In the South Atlantic Ocean
Veteran travelers are well aware that most of the surface of the Earth (71% of it) is covered by oceans, and the oceans are largest in the Southern Hemisphere. (I should say "in its present configuration," because the distribution of land and oceans has changed with tectonic history.) We have learned about the great Southern Ocean, where water circulates around the Antarctic continent unimpeded by land, and the great basins of the Pacific, Atlantic, and Indian Oceans, delineated by the intervening southern continents. The geometry and spin of the Earth, and the position of its landmasses, influence the movement of water in currents that, in turn, affect climate, water temperature, nutrient status, productivity, and the distribution of life. This has been one of the themes of our voyage across the South Atlantic, as expostulated by oceanographer Jim Kelley. Today, instead of a photograph I offer a chart of ocean temperatures, as recorded by the National Geographic Explorer at four-hour intervals throughout our voyage.
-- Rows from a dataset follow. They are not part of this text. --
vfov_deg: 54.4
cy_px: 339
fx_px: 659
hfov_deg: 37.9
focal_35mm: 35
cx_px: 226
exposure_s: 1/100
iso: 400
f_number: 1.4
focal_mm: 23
We began our trip at Ushuaia, near the tip of South America where the Atlantic, Pacific, and Southern Oceans meet below one of the world's great geographic landmarks: Cape Horn. Southern Ocean water, originating around Antarctica and coming from the west as the West Wind Drift, must squeeze through the narrow waist of the Drake Passage. Once past Cape Horn, some of the water spreads to the north, into the South Atlantic Ocean, as the Falklands Current. We entered this water on our way to the Falkland Islands. It is an area of high productivity and abundant wildlife, fueled by dissolved nutrients of Antarctic Origin.
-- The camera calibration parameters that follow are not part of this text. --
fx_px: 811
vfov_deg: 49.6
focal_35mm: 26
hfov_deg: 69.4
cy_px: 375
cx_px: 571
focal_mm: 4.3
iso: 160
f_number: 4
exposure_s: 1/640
The great Antarctic Oasis of South Georgia lies somewhat south but mostly east of the Falklands. To reach South Georgia we passed through another great oceanographic boundary: the Antarctic Convergence or South Polar Front, where cold Antarctic water abuts warmer Subantractic water. The rich nutrient load of the cold water gives rise to the tremendous richness of wildlife of South Georgia—the birds and seals that we saw breeding on land and soaring over or swimming through the water. Nearly all life on South Georgia depends, directly or indirectly, on the bounty of the Southern Ocean.
Leaving South Georgia, we quickly passed through the Antarctic Convergence again. Water temperature rose sharply and continued to climb. The abundance of seabirds seen during our passage declined both with distance from breeding sites and diminished ocean productivity. Ah, but note how water temperature dropped again around the set of islands of Tristan da Cunha. Perhaps these oceanic islands, rising from the seafloor below, impede the movement of the currents and cause local upwelling of colder, nutrient-rich water. The islands support numerous breeding sea and land birds; several are endemic species that breed only here.
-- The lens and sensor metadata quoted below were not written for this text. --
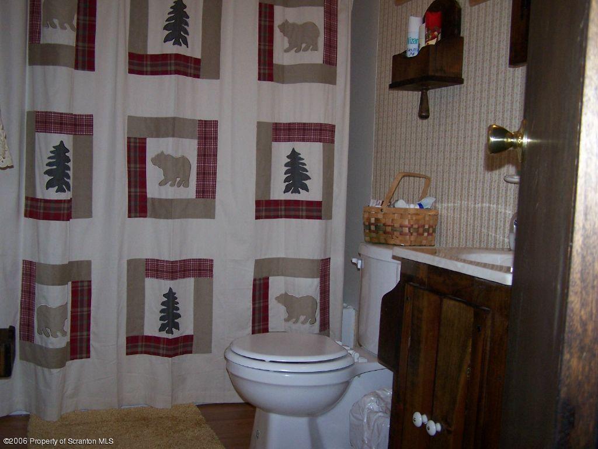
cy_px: 224
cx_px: 299
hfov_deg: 49.0
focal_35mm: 38
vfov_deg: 37.7
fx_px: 656
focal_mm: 6.3
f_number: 2.8
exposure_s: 1/60
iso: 140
A striking feature of the trip was the drop-off in birds seen after we left Tristan. As warm-blooded and warm-loving mammals, we humans tend to associate warm conditions with verdant productivity, but this is a feature of land, not of the oceans. The deep cobalt-blue color of the water attests to a lack of nutrients to fuel the productivity of phytoplankton. Without plankton to reflect light, the water swallows the medium and longer wavelengths of sunlight, giving back only the blue. This feature is used as a proxy measure of phytoplankton abundance as recorded from Earth-orbiting satellites, but seabird abundance might equally well serve as a measure.
At this writing, water temperature is 20° C or 68° F, and bird abundance remains low even as we are nearing the Coast of Africa. Near the African coast, there is another great upwelling of nutrient-rich water that forms the Benguela current, but that is a matter for another day and another trip.